Referencing symbols in OpenMath and MathML

Monday, July 2nd, 2007

We are currntly working at an aligned OpenMath/cMathML model for mathematical objects, based on the model for OpenMath objects. This will go into the MathmL3 and OpenMath3 specifications due in spring. Afterwards we will not be able to change much for a long time I expect, so we better get this one right.

There has been some discussion abouth the OpenMath referencing triplet: a symbol (OMS in OM) has three attributes a name, a cd, and a cdbase, e.g. the symbol for addition might be
<OMS cdbase="" cd="arith1" name="plus"/>

The cdbase and cd attributes determines a content dictionary (in this case the file and the name attribute a symbol declaration in it (the name of that must be cd-unique).

In MathML3 we want to follow the same general model, but have the definitionURL attribute for specifying meaning. Here we would use the URL currently. There was some discussion whether we should have one big CD for MathML or many small ones, … Sam Dooley remarked that if we were to use the OM triplet, then he would like to treat the cd attribute like a cdbase now, which inherits…, then we could write <apply cd="mathml">...<csymbol name="plus"/> ...</apply> (especially if we had one big CD for all MathML, then we could make the cd=”mathml” a default on the <math> element…). Frankly I find this quite attractive (after having thought about it).

I would like to take this idea a little further in MathML3: like MathML2 we use a single URI-type attribute for symbol referencing, let’s call it pref (path ref; just to distinguish it from definitionURL for this post, it could in the end becomd definitionURL to keep backwards compatibility; after all MathML does not say what kind of URLs definitionURL should be; convenient).

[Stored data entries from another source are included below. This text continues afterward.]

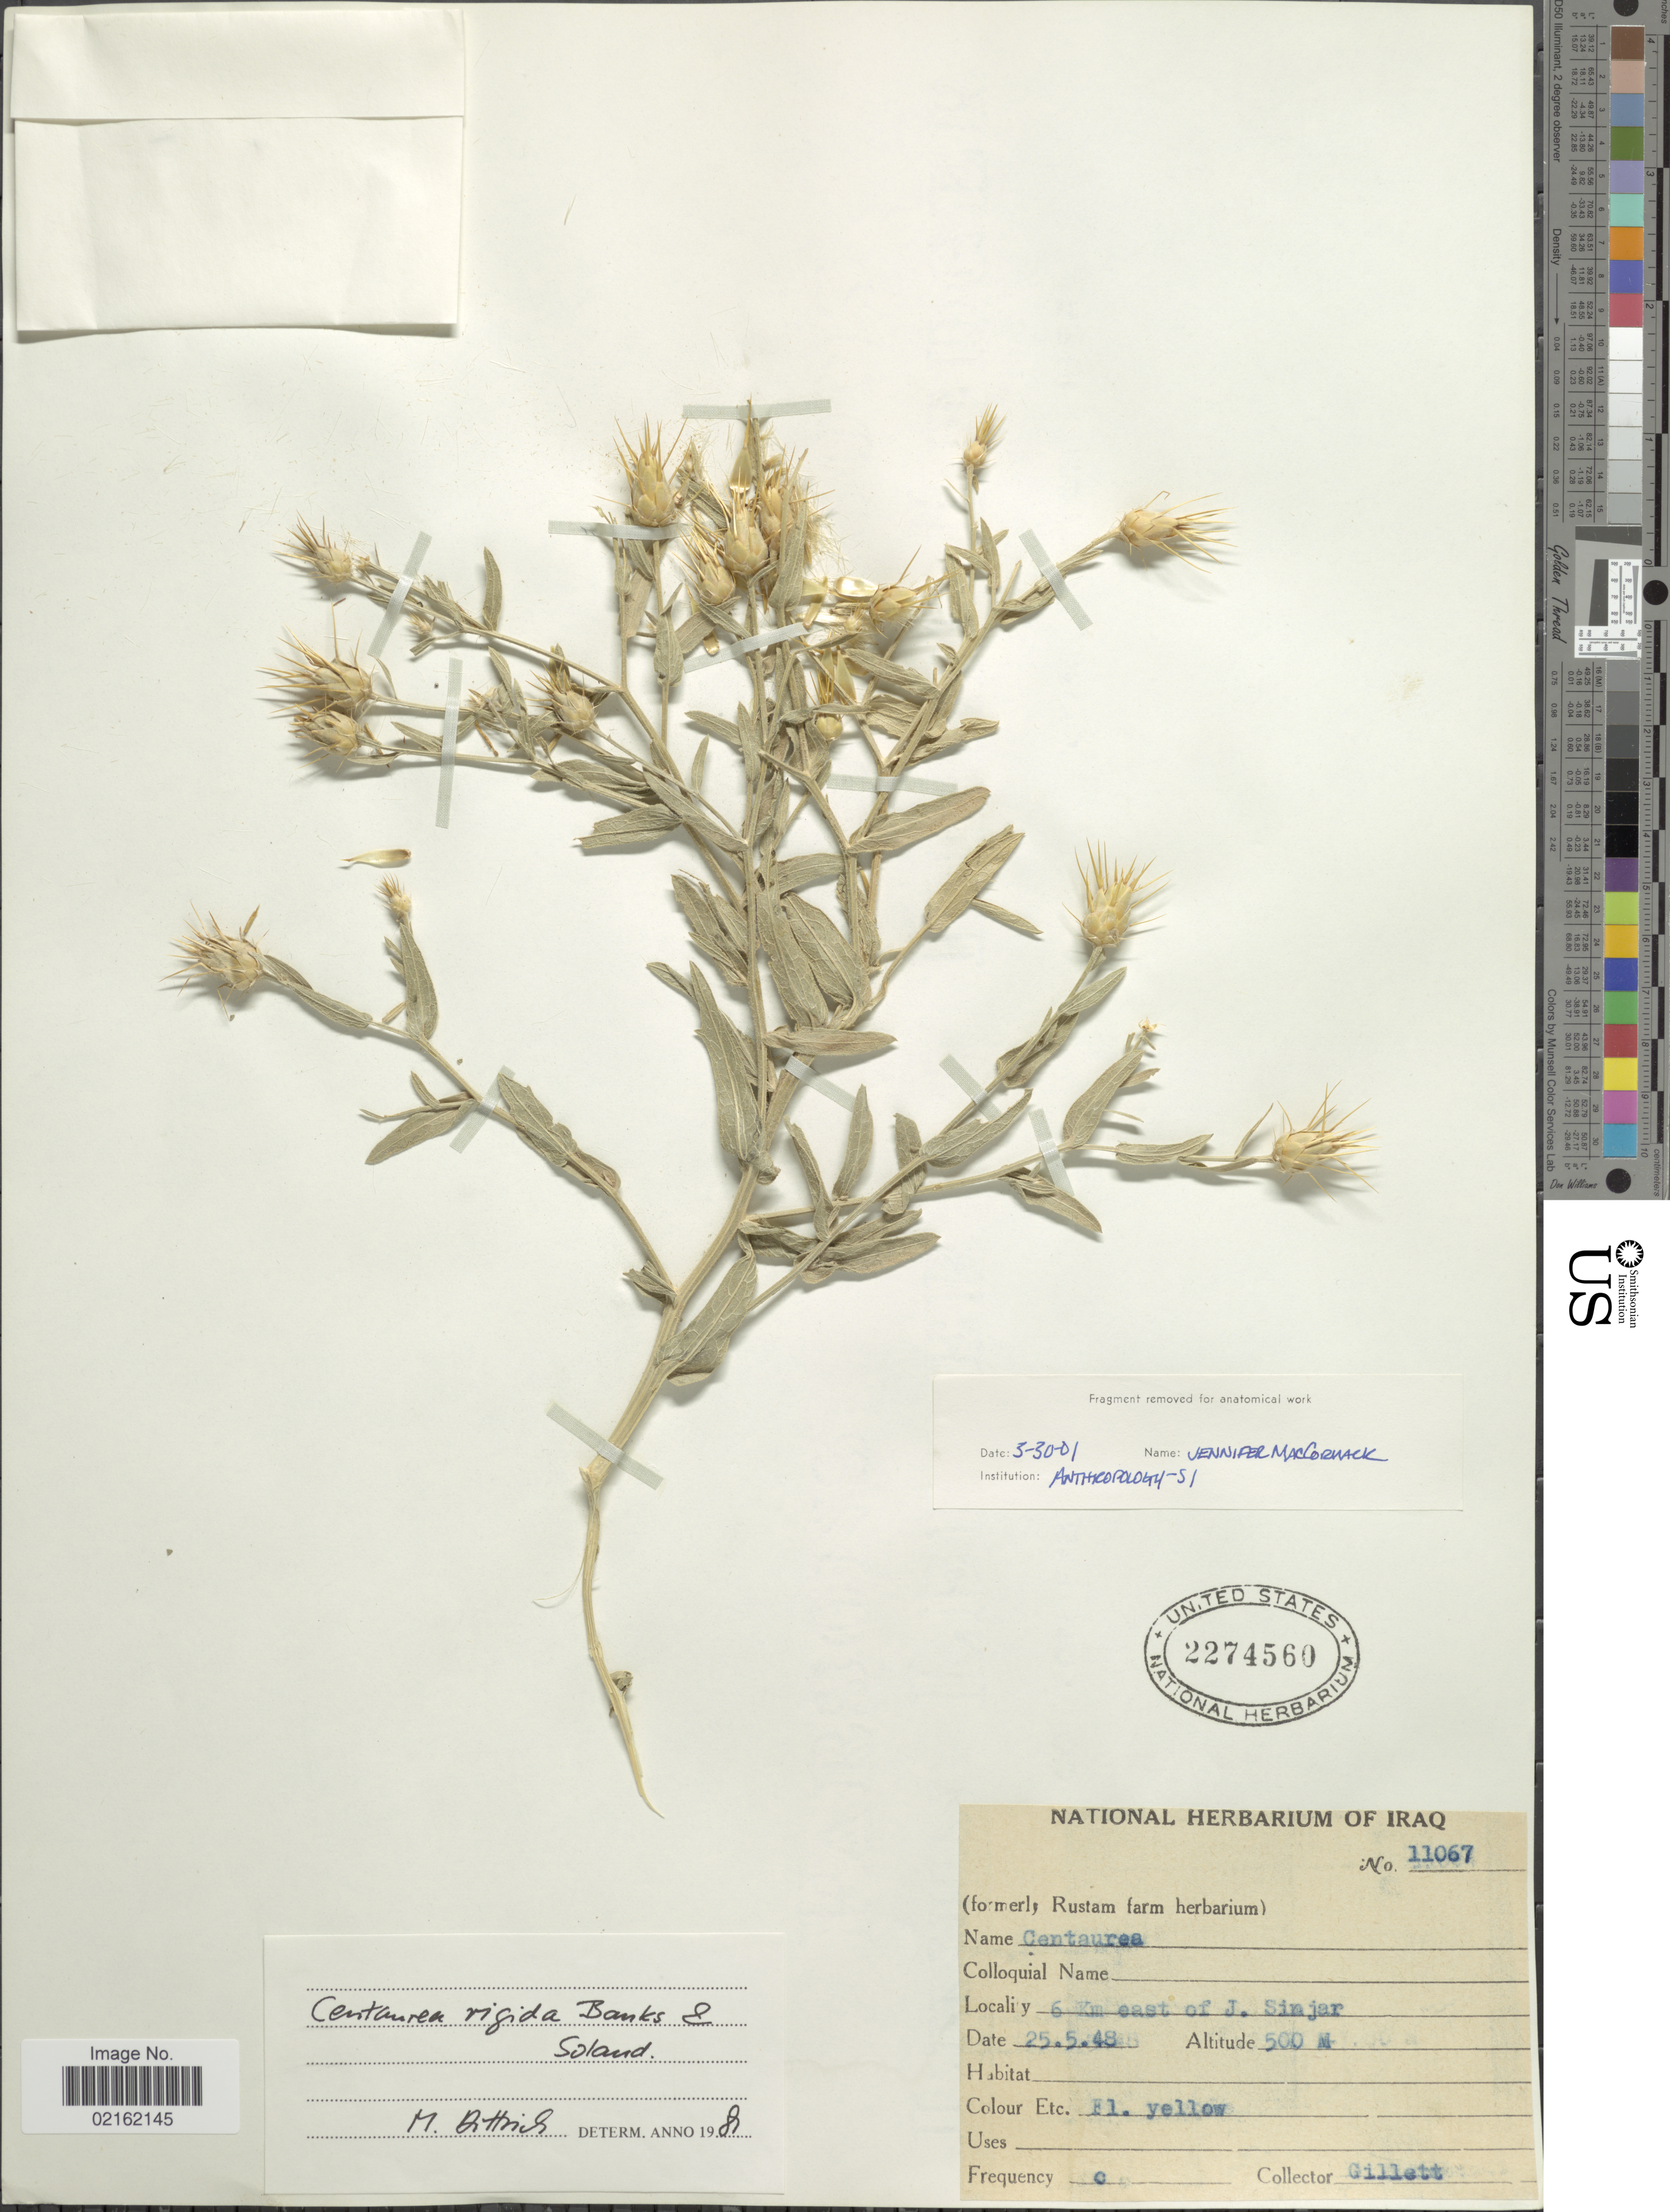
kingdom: Plantae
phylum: Tracheophyta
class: Magnoliopsida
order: Asterales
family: Asteraceae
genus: Centaurea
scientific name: Centaurea rigida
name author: Banks & Sol.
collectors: Gillett, --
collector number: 11067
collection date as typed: Transcribed d/m/y: 25/5/48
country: Iraq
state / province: Ninawa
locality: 6 km east of J. Sinjar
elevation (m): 500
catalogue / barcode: US 2274560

So we use pref attributes on csymbols, and take xml:base into the picture we can write

<csymbol pref=""/>

<math xml:base="">.... <csymbol pref="arith1/plus"/>...</math>

and even

<math xml:base="">
<apply xml:base="arith1">
<csymbol pref="plus"/>...</math>

This would make a very simple framework. All the URIs can be used for REST-ful access to the relevant features (symbol declarations in the CDs), and relative URIs work as expected. And if we write content dictionaries in a somewhat atomic way, then we can even supply them on a static web server. It would be quite simple to configure apache that it really generates the right files, for instance, in the directory …/arith1 we could have ocd.php with the CD skeleton and inclusions for the symbol declarations which are represented as files in the directory. e.g. arith1/plus.

That would make it quite simple to set up a structure that would make the cds meaningful.